_What you need to do:_
1. From the book review below, copy word for word the passage starting with "In the summer" and going on through "worse than death.".
2. Name every person the book review below identifies by name.
3. State whether each statement agrees with the book review below. Answer yes or no, and quote the words that decide it.
(a) Matty was knocked down by a car on the way home from a night out.
(b) The accident happened two weeks after Matty received his GCSE results.
(c) The reviewer stayed patient with the story right up to its end.

What’s it about?
In the summer of 1990, Cathy’s brother Matty was knocked down by a car on the way home from a night out. It was two weeks before his GCSE results, which turned out to be the best in his school. Sitting by his unconscious body in hospital, holding his hand and watching his heartbeat on the monitors, Cathy and her parents willed him to survive. They did not know then that there are many and various fates worse than death.
This is the story of what happened to Cathy and her brother, and the unimaginable decision that she and her parents had to make eight years after the night that changed everything. It’s a story for anyone who has ever watched someone suffer or lost someone they loved or lived through a painful time that left them forever changed.
I attended an event with Cathy Rentzenbrink at Booka Bookshop in Oswestry when this book was released in 2015. During the evening it was quite obvious the devastating effect this had had on Cathy and her family; her voice shaky with emotion as she spoke about her motivation for writing this book – in all honesty, after reaching the end, I think it was for cathartic reasons and the benefits of off-loading!
The book is a brutally honest account of living with a family member in a persistent vegetative state and the effects on those that care for them and quite frankly it details experiences that you’ll wish you never have to go through. From everyday practicalities of feeding and washing to more medical procedures.
It’s a very heartfelt story however, as I was getting towards the end I was beginning to lose patience. It is a very raw and emotional story but I so wanted her to move on sooner, not dwell and self-destruct. I guess until you’ve experienced such profound grief it’s hard to relate.
I found the legal aspects of the book really interesting as I can remember, as a law student, discussing the Tony Bland case which involved the hospital and his family petitioning the court to allow the hospital to withdraw life-prolonging treatment. Such a heart-breaking decision to have to make but one which ultimately would bring, for want of a better word, closure.
Read if you like non-fiction family medical memoirs with legal aspects.

_Data extracts:_
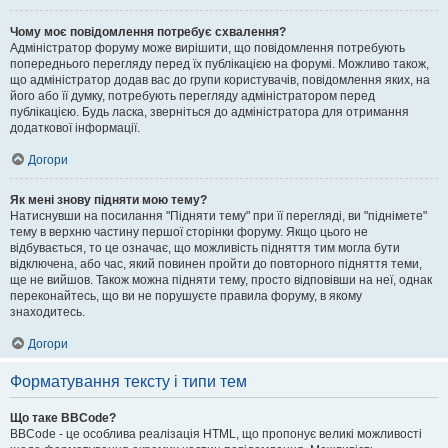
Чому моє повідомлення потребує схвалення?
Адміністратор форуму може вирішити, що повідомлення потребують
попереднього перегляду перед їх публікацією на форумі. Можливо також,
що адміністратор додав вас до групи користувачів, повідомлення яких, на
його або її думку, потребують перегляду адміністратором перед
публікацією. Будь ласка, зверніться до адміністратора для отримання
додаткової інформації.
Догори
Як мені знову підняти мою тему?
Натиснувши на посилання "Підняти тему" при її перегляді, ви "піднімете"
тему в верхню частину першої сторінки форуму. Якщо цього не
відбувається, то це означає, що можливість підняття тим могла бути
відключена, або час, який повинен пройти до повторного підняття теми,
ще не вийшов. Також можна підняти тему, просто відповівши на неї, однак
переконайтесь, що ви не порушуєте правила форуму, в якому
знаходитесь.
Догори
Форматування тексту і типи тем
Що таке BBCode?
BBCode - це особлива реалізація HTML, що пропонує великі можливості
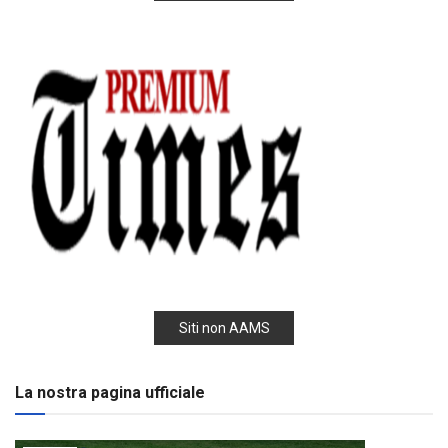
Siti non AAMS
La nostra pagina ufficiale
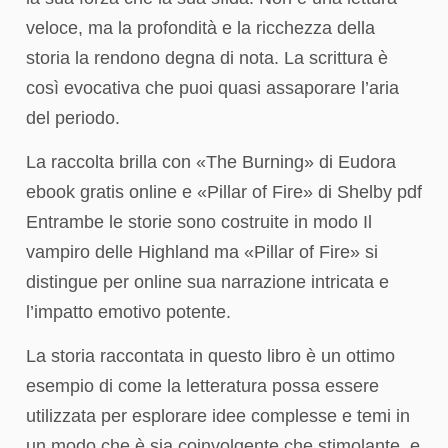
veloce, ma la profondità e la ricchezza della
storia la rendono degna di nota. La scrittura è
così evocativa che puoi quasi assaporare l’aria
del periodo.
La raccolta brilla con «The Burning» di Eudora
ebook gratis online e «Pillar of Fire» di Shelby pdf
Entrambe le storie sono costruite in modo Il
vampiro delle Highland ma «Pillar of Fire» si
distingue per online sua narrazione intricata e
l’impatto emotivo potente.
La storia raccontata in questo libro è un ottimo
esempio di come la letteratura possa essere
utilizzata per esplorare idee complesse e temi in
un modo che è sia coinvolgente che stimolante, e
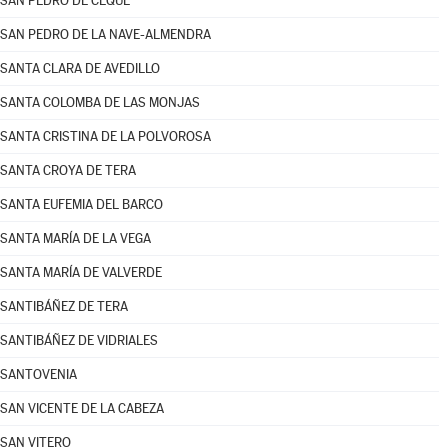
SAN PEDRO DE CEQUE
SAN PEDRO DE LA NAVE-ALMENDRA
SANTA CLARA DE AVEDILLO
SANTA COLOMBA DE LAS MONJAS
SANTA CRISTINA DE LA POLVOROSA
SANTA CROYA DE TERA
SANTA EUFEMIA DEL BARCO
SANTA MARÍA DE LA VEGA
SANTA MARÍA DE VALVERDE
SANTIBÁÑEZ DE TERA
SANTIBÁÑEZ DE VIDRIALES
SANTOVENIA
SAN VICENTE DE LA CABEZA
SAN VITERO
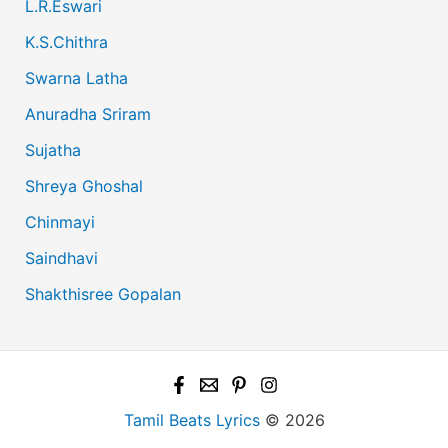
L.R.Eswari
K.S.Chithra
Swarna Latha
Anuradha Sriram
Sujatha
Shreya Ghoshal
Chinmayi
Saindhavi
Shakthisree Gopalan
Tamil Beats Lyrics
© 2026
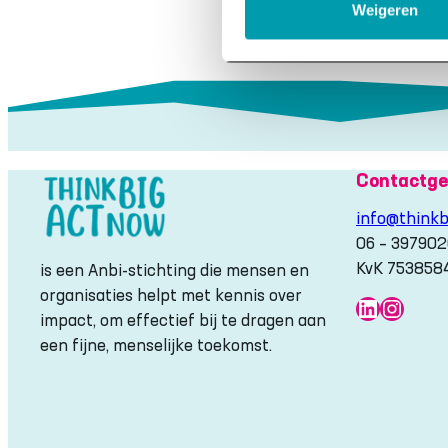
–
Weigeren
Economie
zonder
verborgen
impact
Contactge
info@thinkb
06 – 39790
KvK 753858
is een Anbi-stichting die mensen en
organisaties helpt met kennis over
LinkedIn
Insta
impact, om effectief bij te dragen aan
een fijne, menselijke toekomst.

_Outputs by task:_
1.
In the summer of 1990, Cathy’s brother Matty was knocked down by a car on the way home from a night out. It was two weeks before his GCSE results, which turned out to be the best in his school. Sitting by his unconscious body in hospital, holding his hand and watching his heartbeat on the monitors, Cathy and her parents willed him to survive. They did not know then that there are many and various fates worse than death.

2. Cathy Rentzenbrink (also called Cathy), Matty, Tony Bland

3.
(a) Yes: "Matty was knocked down by a car on the way home from a night out"
(b) No: "It was two weeks before his GCSE results"
(c) No: "as I was getting towards the end I was beginning to lose patience"